Copy the material below word for word, beginning at the line that contains "At how many" and continuing through the end of the material. Leave the pictures out of your copy.

++++ RECORDS FOR THE EXERCISE ++++

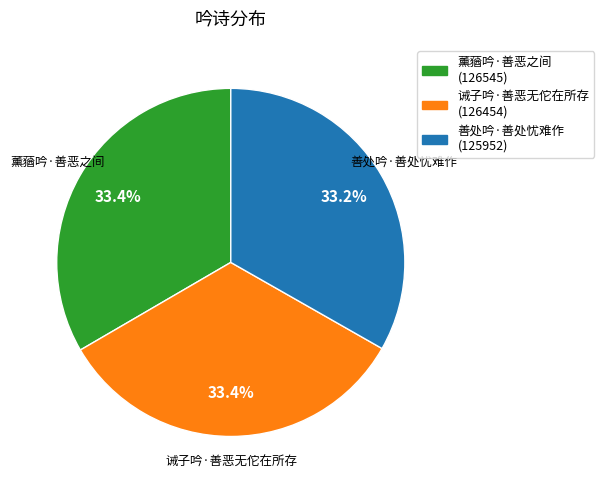

Approximately how many times larger is the value at 薰蕕吟·善恶之间 compared to 善处吟·善处忧难作?

1.0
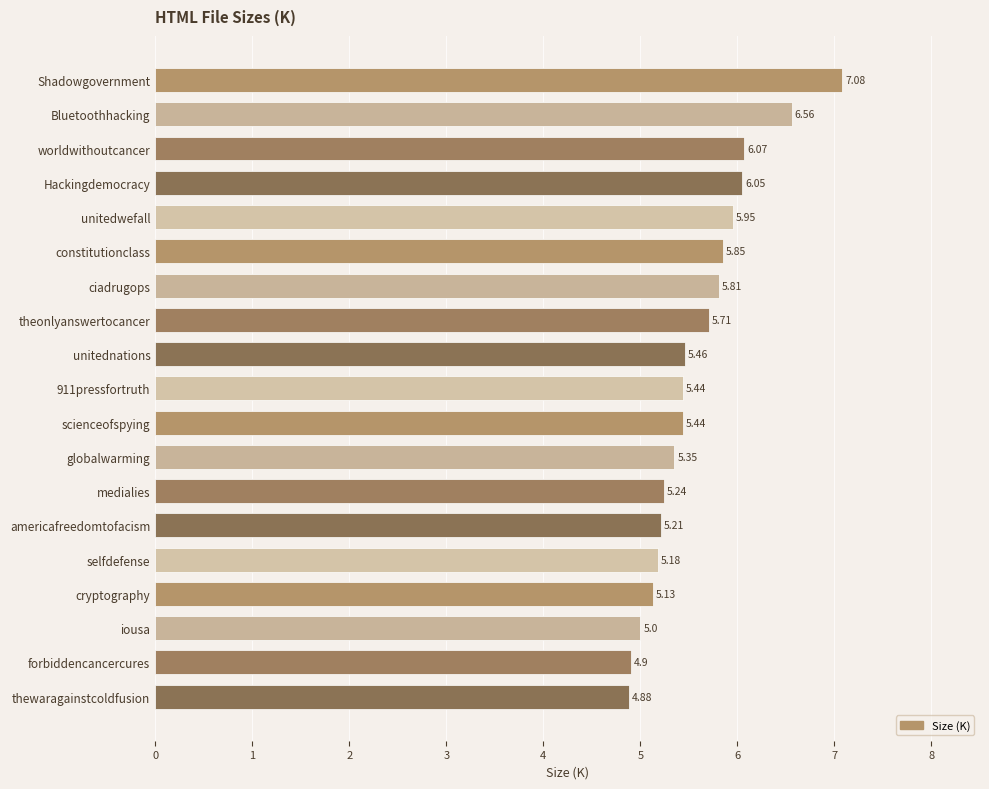

Which label corresponds to the largest value in the chart?

Shadowgovernment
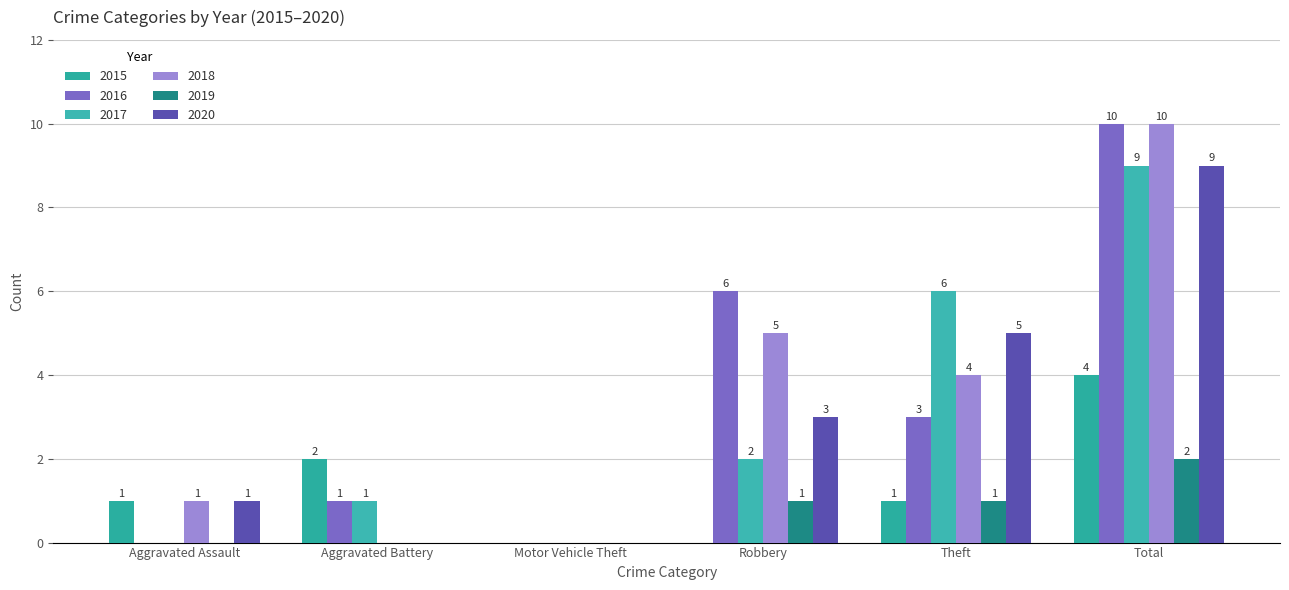

Reading left to right, transcribe all the data shown in this chart.

2015: 1	2	0	0	1	4
2016: 0	1	0	6	3	10
2017: 0	1	0	2	6	9
2018: 1	0	0	5	4	10
2019: 0	0	0	1	1	2
2020: 1	0	0	3	5	9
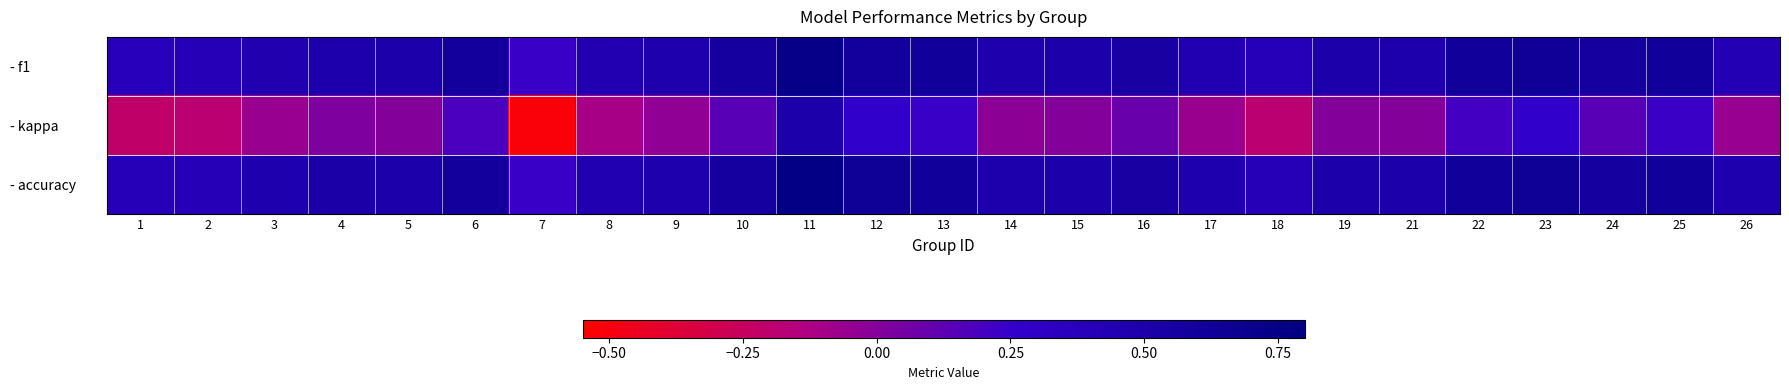

Reading right to left, what are all the values shown in this chart?

- f1: 26=0.4	25=0.6	24=0.6	23=0.6	22=0.6	21=0.5	19=0.5	18=0.4	17=0.4	16=0.5	15=0.5	14=0.5	13=0.6	12=0.6	11=0.7	10=0.6	9=0.5	8=0.4	7=0.2	6=0.6	5=0.5	4=0.5	3=0.5	2=0.4	1=0.4
- kappa: 26=-0.1	25=0.2	24=0.1	23=0.3	22=0.2	21=0.0	19=0.0	18=-0.2	17=-0.1	16=0.1	15=0.0	14=-0.0	13=0.2	12=0.3	11=0.5	10=0.1	9=-0.0	8=-0.1	7=-0.5	6=0.2	5=0.0	4=0.0	3=-0.1	2=-0.2	1=-0.2
- accuracy: 26=0.5	25=0.6	24=0.6	23=0.6	22=0.6	21=0.5	19=0.5	18=0.4	17=0.5	16=0.5	15=0.5	14=0.5	13=0.6	12=0.6	11=0.8	10=0.6	9=0.5	8=0.4	7=0.2	6=0.6	5=0.5	4=0.5	3=0.5	2=0.4	1=0.4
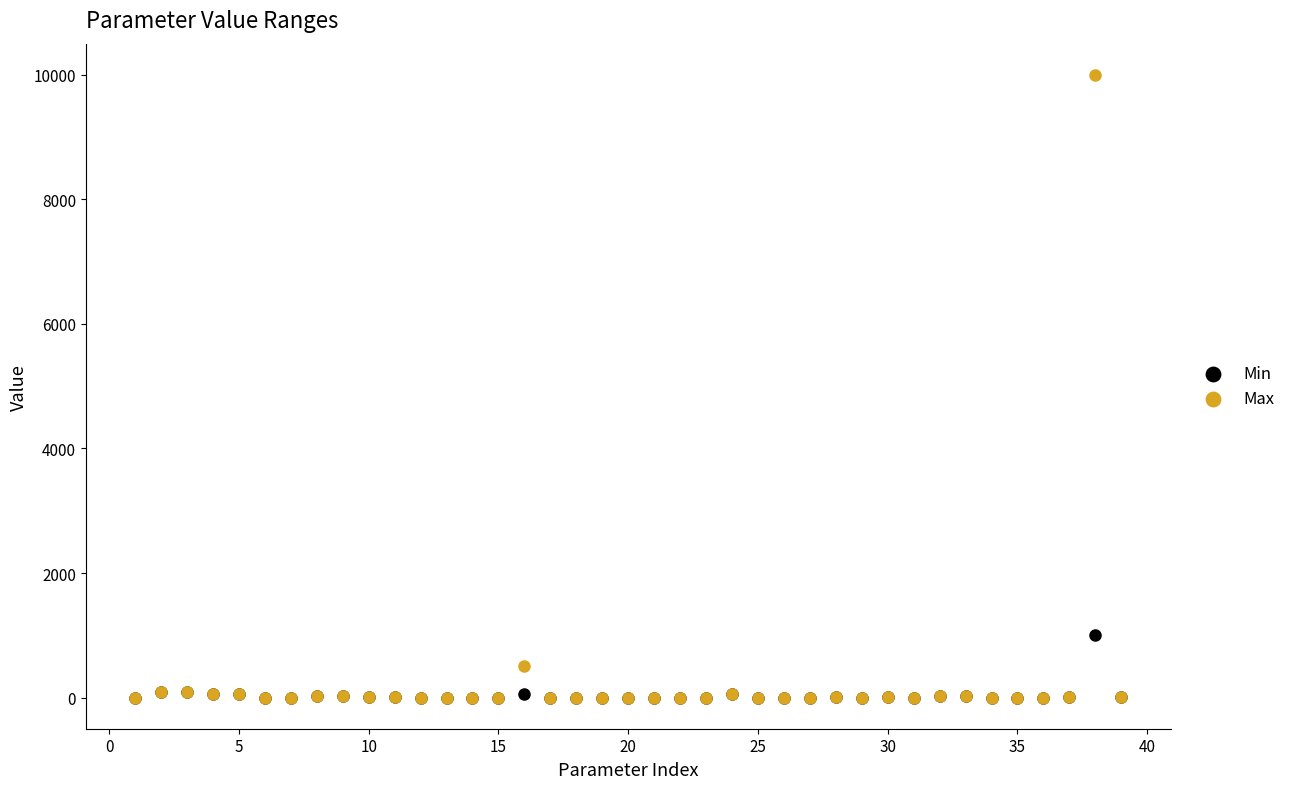

Across all series, what Y value is closest to 5000?

1000.0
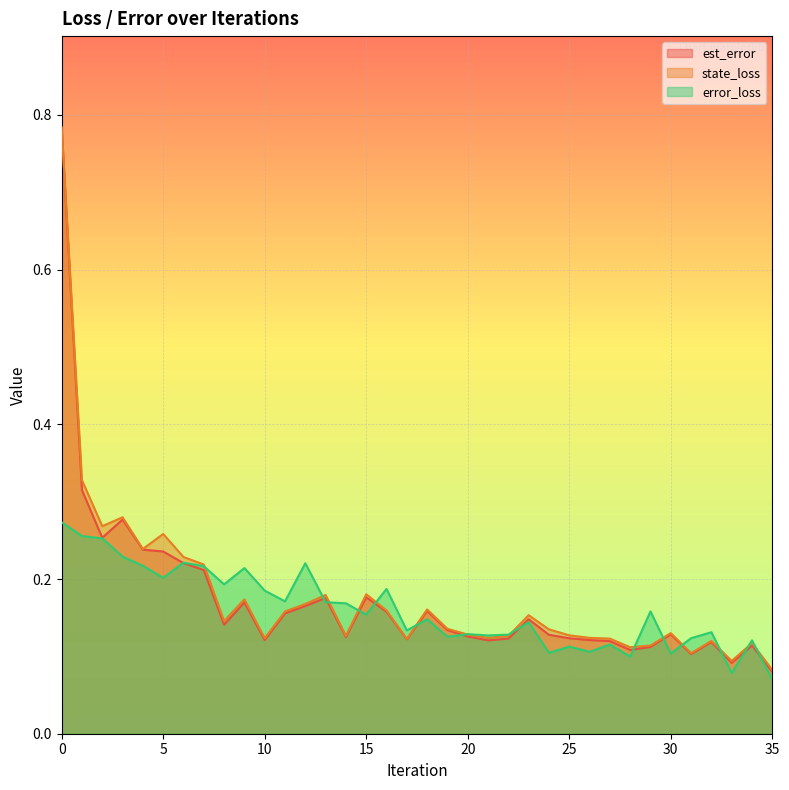

True or false: est_error has more than 0 interior local peaks.

True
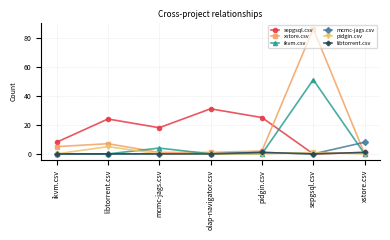

Where is xstore.csv nearest to the value 43?

libtorrent.csv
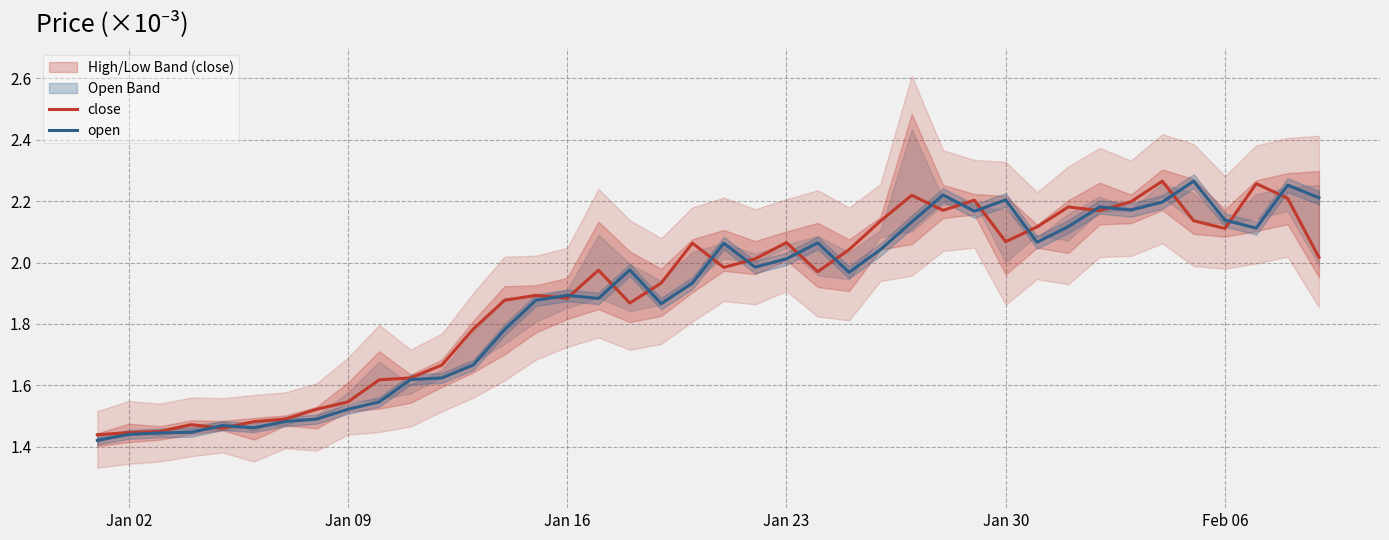

At how many categories does at least one series exceed 2?

21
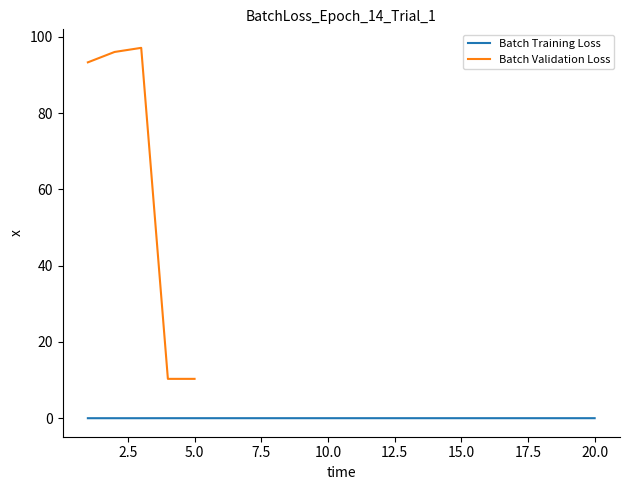

Is it true that the value at 17 is 0.0?

True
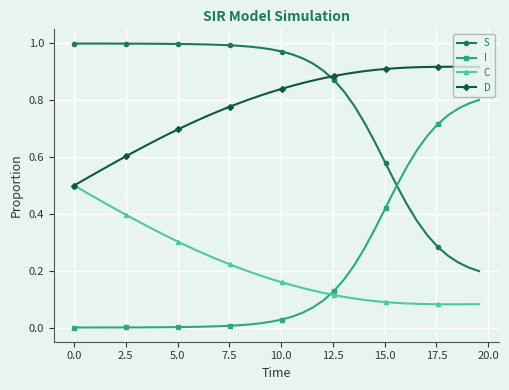

What are all the series names shown in the legend?

S, I, C, D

++++

# YOUR SOLUTION
At how many categories does at least one series exceed 2?

21

Is it true that the value at 17 is 0.0?

True

What are all the series names shown in the legend?

S, I, C, D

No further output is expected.